Bean adds to this, saying, “Awareness of our surroundings and the safety needs that stem from them is our ultimate priority,” he says, noting, “for example, we work with some of the largest mining companies around the world, particularly in South America, and they all have extremely rigid safety requirements. We take that philosophy and channel it through every project we participate in.” He says that Layne has many satellite subsidiaries and offices around the world so that they can have a physical presence to oversee every project they take on, no matter the location, to ensure quality and effectiveness of work.

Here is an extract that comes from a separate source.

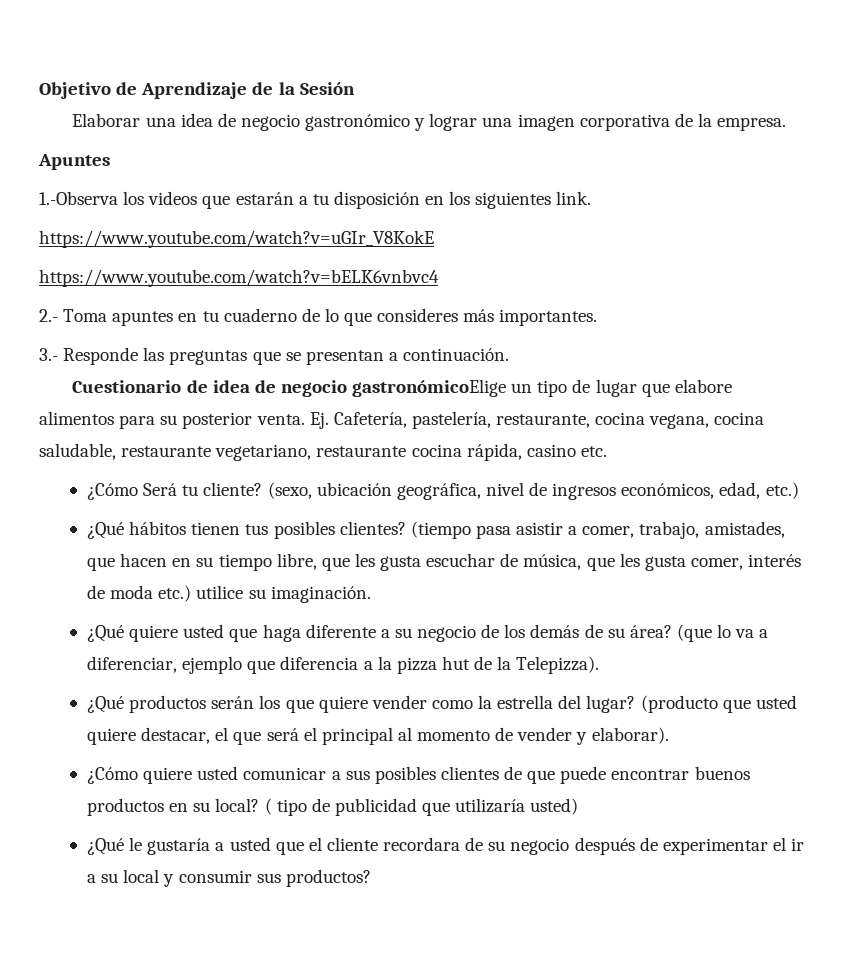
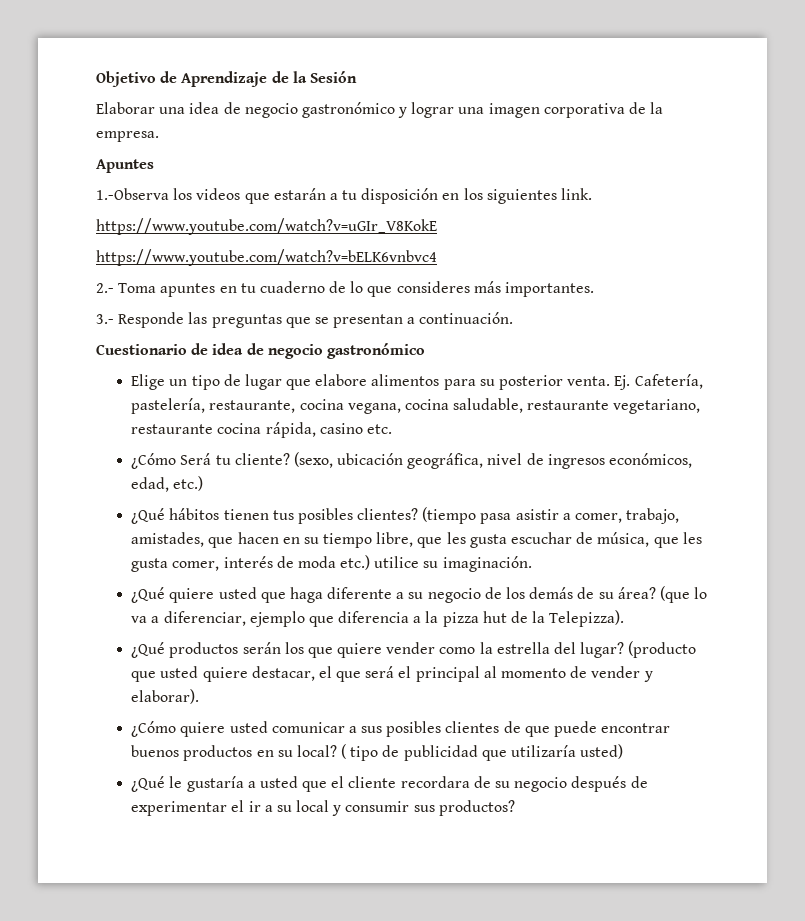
[352,379,507,397] gastronómicoElige -> [326,343,425,359] [131,374,166,390] gastronómico // Elige

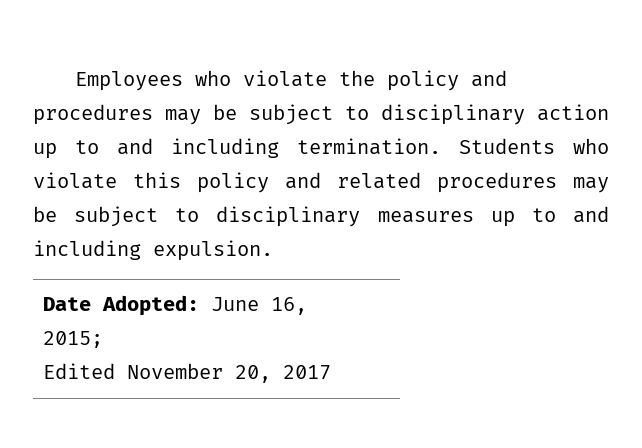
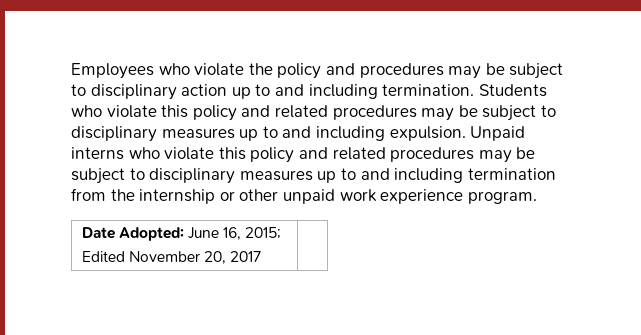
(273, 250) none -> [470,126,526,141] [71,147,536,163] [71,168,556,184] [71,188,537,204] Unpaid interns who violate this policy and related procedures may be subject to disciplinary measures up to and including termination from the internship or other unpaid work experience program.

Layne’s dedication to precision and planning has brought them great success over the years, and 2014 looks to be no different. Bean says he expects the Geoconstruction division of Layne to grow by as much as 60 to 65 percent by the end of the year in the North America region, and their operations in South America to increase by 35 percent. And Santarelli’s Bencor is a significant part of this as well, as Bean describes the partnership between Layne and its subsidiary unit as a “harmonious and necessary one, and with our combined synergy, we allow ourselves to be capable of the most highly engineered, specialized projects around the world.”
Bean sums it up as, “At the end of the day, Layne, and Bencor by extension, represent one of the most highly engineered companies, in our company’s makeup and its construction capabilities, and I think the identity we have attained based on reputation speaks for itself in terms of the quality, efficiency, and professionalism in how we approach projects.”